Saved data entries:

───

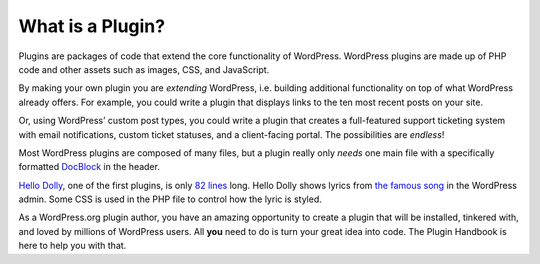 .. _header-n0:

What is a Plugin?
=================

Plugins are packages of code that extend the core functionality of
WordPress. WordPress plugins are made up of PHP code and other assets
such as images, CSS, and JavaScript.

By making your own plugin you are *extending* WordPress, i.e. building
additional functionality on top of what WordPress already offers. For
example, you could write a plugin that displays links to the ten most
recent posts on your site.

Or, using WordPress’ custom post types, you could write a plugin that
creates a full-featured support ticketing system with email
notifications, custom ticket statuses, and a client-facing portal. The
possibilities are *endless*!

Most WordPress plugins are composed of many files, but a plugin really
only *needs* one main file with a specifically formatted
`DocBlock <http://en.wikipedia.org/wiki/PHPDoc#DocBlock>`__ in the
header.

`Hello Dolly <https://wordpress.org/plugins/hello-dolly/>`__, one of the
first plugins, is only `82
lines <https://plugins.trac.wordpress.org/browser/hello-dolly/trunk/hello.php>`__
long. Hello Dolly shows lyrics from `the famous
song <http://en.wikipedia.org/wiki/Hello,_Dolly!_(song)>`__ in the
WordPress admin. Some CSS is used in the PHP file to control how the
lyric is styled.

As a WordPress.org plugin author, you have an amazing opportunity to
create a plugin that will be installed, tinkered with, and loved by
millions of WordPress users. All **you** need to do is turn your great
idea into code. The Plugin Handbook is here to help you with that.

───

▶ **EXERCISE**: Output a verbatim copy of the entries and skip the pictures.

▶ **TASK SOLUTION**:
 .. _header-n0:

What is a Plugin?
=================

Plugins are packages of code that extend the core functionality of
WordPress. WordPress plugins are made up of PHP code and other assets
such as images, CSS, and JavaScript.

By making your own plugin you are *extending* WordPress, i.e. building
additional functionality on top of what WordPress already offers. For
example, you could write a plugin that displays links to the ten most
recent posts on your site.

Or, using WordPress’ custom post types, you could write a plugin that
creates a full-featured support ticketing system with email
notifications, custom ticket statuses, and a client-facing portal. The
possibilities are *endless*!

Most WordPress plugins are composed of many files, but a plugin really
only *needs* one main file with a specifically formatted
`DocBlock <http://en.wikipedia.org/wiki/PHPDoc#DocBlock>`__ in the
header.

`Hello Dolly <https://wordpress.org/plugins/hello-dolly/>`__, one of the
first plugins, is only `82
lines <https://plugins.trac.wordpress.org/browser/hello-dolly/trunk/hello.php>`__
long. Hello Dolly shows lyrics from `the famous
song <http://en.wikipedia.org/wiki/Hello,_Dolly!_(song)>`__ in the
WordPress admin. Some CSS is used in the PHP file to control how the
lyric is styled.

As a WordPress.org plugin author, you have an amazing opportunity to
create a plugin that will be installed, tinkered with, and loved by
millions of WordPress users. All **you** need to do is turn your great
idea into code. The Plugin Handbook is here to help you with that.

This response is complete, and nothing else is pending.